Category: Mindful March

  • Amateur Appeal 

    I recently wrote a piece on this blog about breaking from the conformity of rules when we create, suggesting in my two-hundred word blog-conforming limit that stepping outside of the guardrails presented by this idea of your art needing to be so-called “commercial viable” might be a means to escape from a constraint imposed on your feeling of accomplishment and ability.

    I was thinking about this in a different context: the amateur effect.

    That is to say, sometimes amateurs create things that break rules not because they want to break away from constraints of the form, and also not because they are unencumbered by a debt to the patronage of a person or system that limits professionals, but rather, simply because they simply haven’t internalized those same rules that might otherwise limit them. They break rules because they didn’t know they existed, and occasionally stumble upon something worth considering through that process.

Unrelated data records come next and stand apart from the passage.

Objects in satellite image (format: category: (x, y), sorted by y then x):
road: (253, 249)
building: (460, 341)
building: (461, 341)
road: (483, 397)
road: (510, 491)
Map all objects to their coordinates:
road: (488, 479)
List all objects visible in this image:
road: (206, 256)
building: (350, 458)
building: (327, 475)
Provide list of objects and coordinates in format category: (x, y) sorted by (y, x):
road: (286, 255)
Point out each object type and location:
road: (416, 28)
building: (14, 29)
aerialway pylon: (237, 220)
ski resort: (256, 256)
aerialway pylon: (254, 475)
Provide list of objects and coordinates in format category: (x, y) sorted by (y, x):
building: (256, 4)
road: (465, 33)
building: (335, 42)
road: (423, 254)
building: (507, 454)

    It is, of course, far from given that amateurs can de facto make interesting contributions to an art just because they are new to the craft, and even if we could, it could also be argued that accidental creation is neither consistency nor necessarily something to be proud of.

    But it is interesting, the notion that I might take up a new hobby in a style of music, or mode of painting, or craft of prose and by virtue of accident make something not just reasonably good, but rule-bending enough for someone better at the effort to consider their cherished rules and skills as something that can, on occasion, be bent a little bit.

  • Podcast Guy

    I need to inform you that by the time you read this I will be a podcast guy.

    Ugh. One of those, huh?

    My excuse is such: in early February I embraced a few big ideas that manifested as a spoken audio project, which very much looks and acts like a podcast at the moment.

    Big ideas, you ask?

    First, I have been playing with sound, music, recording, and an array of other tools and toys that are burning a hole in my soul looking for a purpose. 

    Second, I looked at the conformity of what I should be doing and making as a so-called commercially viable product and said to hell with that, I just want to make what I want to make.

    Third, I realized, and you may have seen me write about this a few times already, that stepping away from posting and participating doesn’t make the terrible stuff go away, it just leaves a gap that is destined to be filled with political, vapid, or algorithmic slop.

    In other words, I was motivated to step up and start making more, posting more, and participating, but in a way that suited me. The result so far has been me dabbling in a new podcast-like project, and likely one that will not sound like nor look like the hundred other podcasts in your feed. 

    …or, so I hope.

    Big ideas, small project, and a vast shift towards a new perspective… and if nothing else, you can listen to me now, too.